As I close my eyes against the light, a strange, dispassionate voice speaks over the cries. ‘Three have already died and it looks like two more won’t make it through the night. I want the bodies removed and tossed into the pit; we can burn them before dawn.’
I try to rise and open my eyes, to see who’s talking and what he’s talking about, but the straps hold me fiercely. The sweat-soaked leather is slimy against my skin, yet although I’m still bound, the straps feel a bit looser than before. Odd, considering leather tends to shrink when it’s soaked, becoming tighter not looser. It almost makes me laugh: my mind attempting to rationalize the looseness of the leather straps instead of worrying about the talk of people dying and not making it through the night. Then my body once more explodes with pain. The fires within me flare hungrily back to life, feasting upon my insides with fangs that dig deep enough to scorch my soul. It’s as though someone or something is trying to disembowel me from the inside out.
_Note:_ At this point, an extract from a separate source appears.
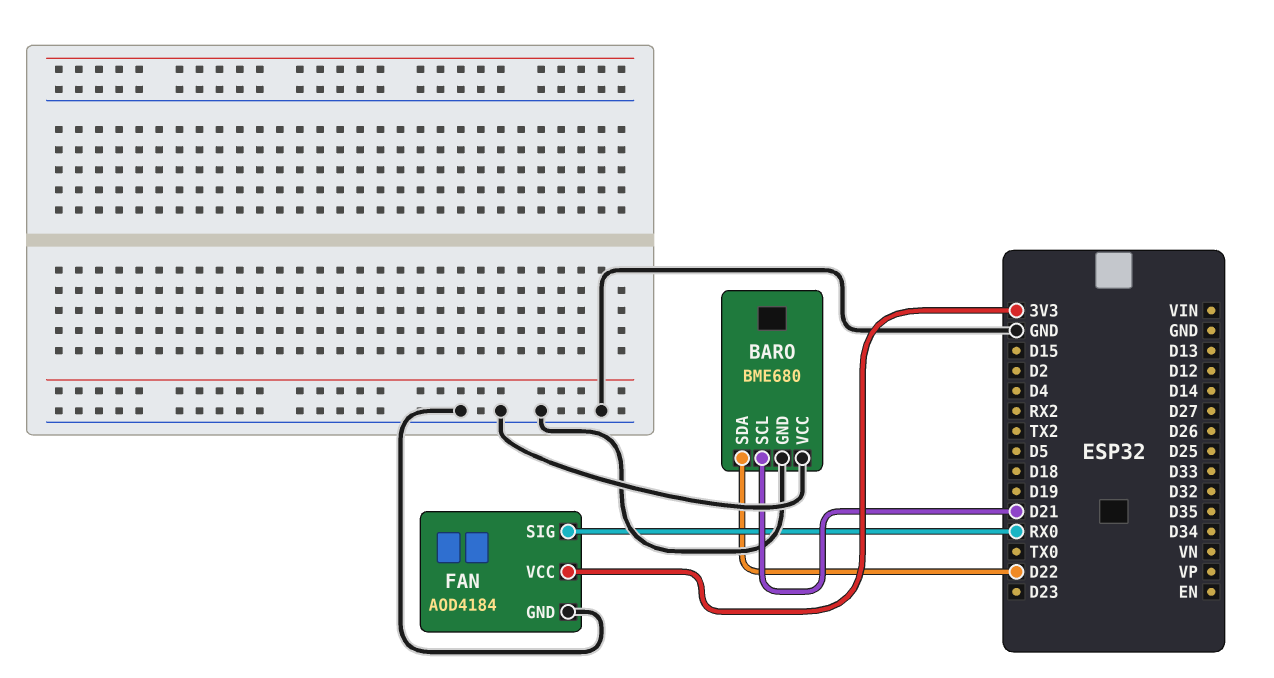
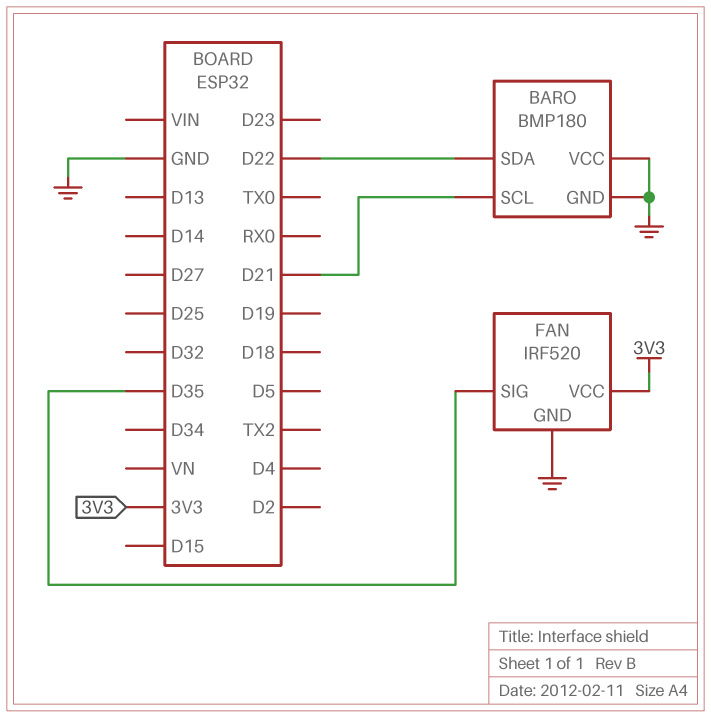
BARO: BME680 -> BMP180
FAN: AOD4184 -> IRF520
FAN pin SIG: RX0 -> D35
I don’t know how long I was in the car, or to where exactly we were driving. Jamie seemed to be taking a convoluted route through the city and Carmine has never been the easiest of places to navigate. Within minutes, I was hopelessly lost and gave up trying to watch where we were going. I realized fairly quickly that trying to find my way back home would be hopeless. All I could hope for was that I would be able to get hold of my mother somehow, after the evening’s entertainment was completed, because I knew already that this was a one-way trip as far as Jamie was concerned.